Dalam JPKM pelayanan kesehatan diselenggarakan oleh pelbagai sarana dan/atau
penyelenggara Pemeluharaan Kesehatan atau pemberi Pelayanaan Kesehatan (PPK)
yang dikontrak oleh Bapel serta dibayar secara pra-upaya. Dengan pembayaran secara
pra-upaya, ppk didorong untuk merencanakan pelayanan kesehatan berdasarkan profil
peserta dan efesiensi (cost- effectiveness), Hal ini akan mendorong penerapan standar
pelayanan dan upaya jaga mutu yang akan memelihara dan meningkatkan taraf
kesehatan peserta. c) JPKM sebagai bentuk pelayanan kesehatan terkendali di
Indonesia (pengertian, para pelaku, tujuh jurus, program pengembangan : visi-misi-
strategi-swot-tujuan-kegiatan-hasil-arah pengembangan selanjutnya). d) Peran dokter
keluarga dalam JPKM(pelayanan tingkat pertama yang bermutu sebagai ujung tombak
JPKM, health-resource-alocator terpecaya bagi keluarga).

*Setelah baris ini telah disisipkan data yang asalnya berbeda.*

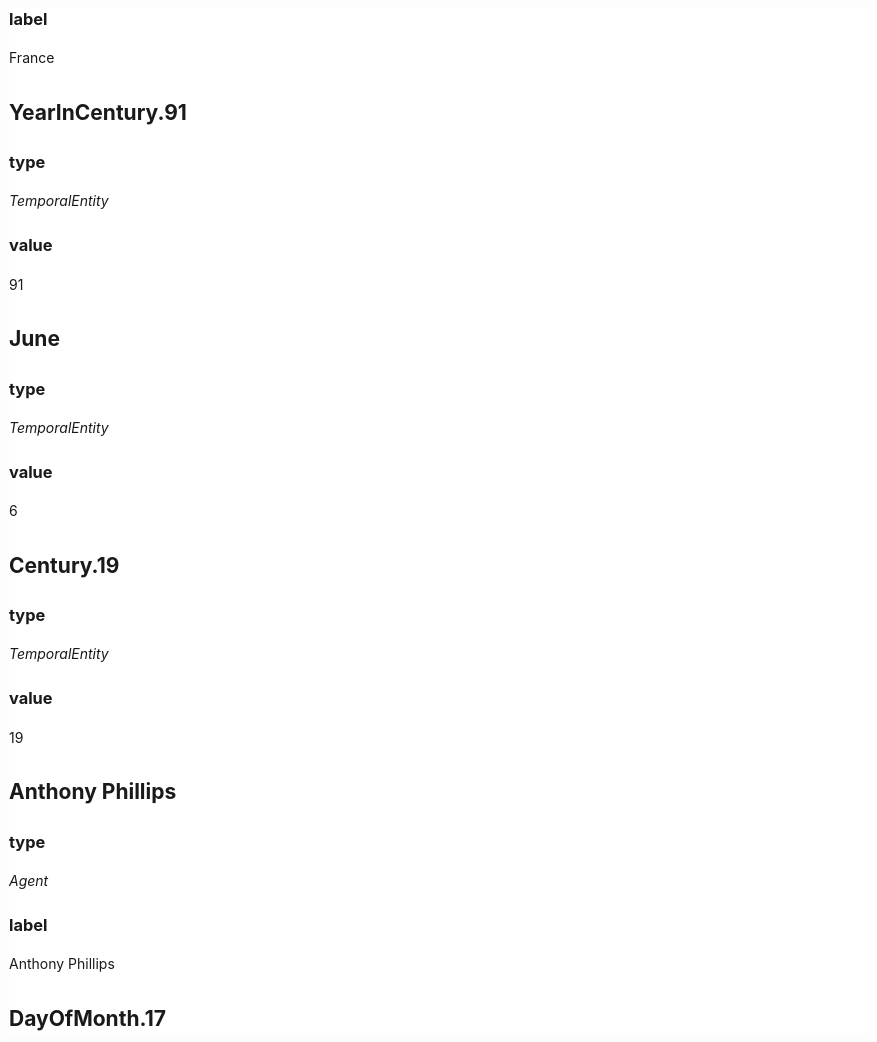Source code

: ### label


France

## YearInCentury.91

### type


*TemporalEntity*

### value


91

## June

### type


*TemporalEntity*

### value


6

## Century.19

### type


*TemporalEntity*

### value


19

## Anthony Phillips

### type


*Agent*

### label


Anthony Phillips

## DayOfMonth.17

Perbedaan Antara Dokter dan Dokter Keluarga
Perubahan yang dimaksudkan untuk memperbaiki sistem apapun yang sudah berjalan
hampir selalu – pada awalnya – mendatangkan “kerancuan”. Demikian pula perubahan
dalam pendidikan kedokteran dasar dan sistem pelayanan kesehatan. Penulis mencoba
mengemukaan wacana ini dalam upaya membantu menjernihkan kerancuan yang ada
yang menyangkut pengertian tentang definisi, kompetensi, dan kewenangan dokter
layanan primer.
A. Dokter
“Dokter” dalam wacana ini diberi tanda kutip karena merupakan istilah bukan sebutan
umum. Gelar “Dokter” diberikan kepada:
1. Lulusan institusi pendidikan kedokteran dasar yang menggunakan KIPDI I dan II dan
sebelumnya.
2. Lulusan institusi pendidikan kedokteran dasar yang menggunakan KIPDI
IIIsebelum menjalani program internsip. Mereka memperoleh gelar “Dokter” karena
sudah mampu melaksanakan tugas sebagai dokter layanan primer akan tetapi “belum
mahir” melaksanakannya sehingga masih memerlukan “proses pemahiran” dalam
program internsip. “Dokter” seperti itu telah mendapat “Sertifikat Kompetensi” dari
KDI. Sertifikat kompetensi ini bersifat sementara dan hanya digunakan untuk
mendaftarkan diri ke KKI agar memperoleh “Surat Tanda Registrasi” (STR) sementara
yang diperlukan untuk dapat “praktik atas nama sendiri di bawah seliaan (supervisi) –
dokter senior yang bersertifikat sebagai penyelia – di klinik tempatnya menjalani
internsip”. Dengan kata lain STR itu hanya berlaku sementara sepanjang masa internsip
dan hanya di klinik tertentu (terakreditasi) tempatnya menjalani program internsip. Jika
tempat internsip itu terdiri atas sejumlah klinik layanan primer, maka STR itu hanya
berlaku di klinik-klinik tersebut. “Dokter” seperti ini belum boleh menyelengarakan
praktik mandiri sebagai penyelenggara layanan kesehatan primer.
3. Lulusan institusi pendidikan kedokteran dasar yang menggunakan KIPDI
IIIsetelah menjalani program internsip. Mereka tetap menggunakan gelar “Dokter”
karena tingkat kemampuannya sama dengan mereka yang belum menjalani internsip.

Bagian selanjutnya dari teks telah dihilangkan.